Wednesday, May 9, 2007

Boiled and Eaten Alive

My first experience at a public bathhouse was as a 13-year old exchange student in Japan. We were told that the private showers at our lodge would cost extra and that the immaculate, boiling hot tubs were not only traditional, but therapeutic as well. I went for it, feeling mature and cultured at the time, even if I could stand the hot water only briefly while turning a florid shade of pink.

Ten years later, and with a greater need for the therapeutic effects of such places, I have tried out two traditional Korean bathhouses. The first was Icheon, a little over an hour outside Seoul under ideal conditions (once you take the right subway to the right station and manage to board the right bus, that is). Famous for its hot springs, Icheon boasts of its healing waters, which bubble naturally from underground and are said to treat any ailment from neurosis to hiccups.

On the way there, I pictured 19th Century seaside retreats where the ill and infirm were taken to breathe curative airs and recover their strength. I imagined a serene mountaintop sanctuary where guests meditated, drank medicinal teas, and cultivated health while making progress towards enlightenment. Looking back on my hyperbolic expectations, I can now laugh, but at the moment I arrived at the Icheon Hot Springs Resort, its resemblance to a water park was an utter disappointment.
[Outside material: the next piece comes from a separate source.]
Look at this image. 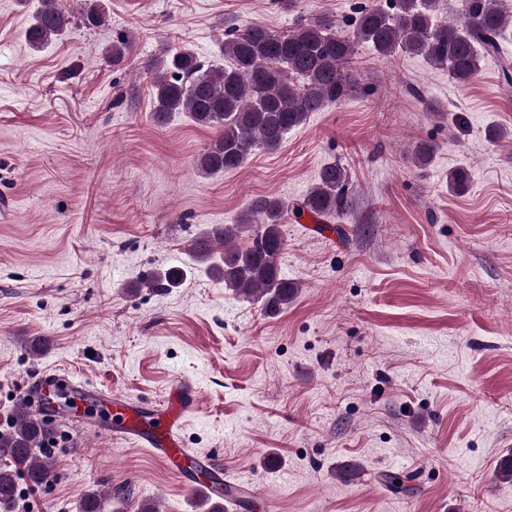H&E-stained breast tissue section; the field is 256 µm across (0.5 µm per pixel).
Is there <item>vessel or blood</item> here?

Despite the family fun atmosphere, it was certainly unlike any U.S. water park; there were no tacky inner tubes or carts selling Dippin' Dots. Instead, there were pools of brightly colored mineral waters "flavored" with everything from lemon essence to ginseng to mugwort. Infants, the elderly, and everyone in between took part in a communal and sedative soak, as though liquid calm were seeping through our pores.

For the adventurous, there were other exotic features of the spa that took a little nerve but were worth it for the story if nothing else. The first was the traditional Korean sauna, which looked out of place in the ultra-modern facility, as it was formed of circular stacked stones with a chimney on top. I had to crouch down low to enter through a glass portal that looked frighteningly like the door that covers my grandmother's fireplace, and indeed, I was met by a pyretic blast of furnace-hot air. Inside, people moved slowly in the dim light and smothering heat, laying themselves on woven mats to sweat out impurities and breathe in the scent of cedarwood. Remaining even a few moments took a mind-over-matter resolve not to leap from the sauna like the gingerbread man escaping the oven.

Following this hot house with a shudderingly-cold shower, I was ready to try the main attraction at Icheon: the so-called "Doctor Fish" therapy, a pool inhabited by tiny fish whose raison d'etre is to feast on the dead skin of bathers in need of exfoliation. I'll admit I was squeamish and ill at ease with the idea of being gnawed at by piscine scavengers. The other bathers somehow remained still enough to let the little ones attack rough elbows and scaly knees, and as my friend Cory said, "They're doctors, I mean, they must know what they're doing, right?" Still, the moment I felt them swarming around my feet or hands, having an absolute field day with my callouses (the scars of circus work), I cut short my half-hour treatment and ran for the nearest shower.

I didn't let the fish scare me away from the Korean baths completely, though. Having suffered from an intense migraine during the work week, I chose to visit a second spa, this one in the heart of Myong-dong, a downtown shopping hub where street vendors sell one-size-fits-all-Koreans clothing for much cheaper than in the department stores. (Luckily, my own height is along the lines of the Korean norm, so shopping this way was surprisingly fruitful.) This time, the spa was ladies-only (i.e. naked), but offered all manner of beauty-enhancing treatments to turn one from homely to comely. There were the baths enfused with green tea and lavendar, the steam shower, and the mud mask. In hopes of relieving my migraine, I opted for the invigorating head massage - thirty minutes of scalp scrating, hair-pulling, and temple-rubbing that was surprisingly effective. Throughout the visit, I was shuttled around by countless female attendants eager to wrap me in towels, dry my hair, and clothe me in the silliest pink fuzzy robe and slippers. I left in a drowsy daze, high on pampering and relaxation.

So am I radiantly beautiful now after so much washing? Am I scrubbed clean and glowing with all my cares washed down the drain? One step into this polluted metropolis and I understand the Korean desire for a good bath.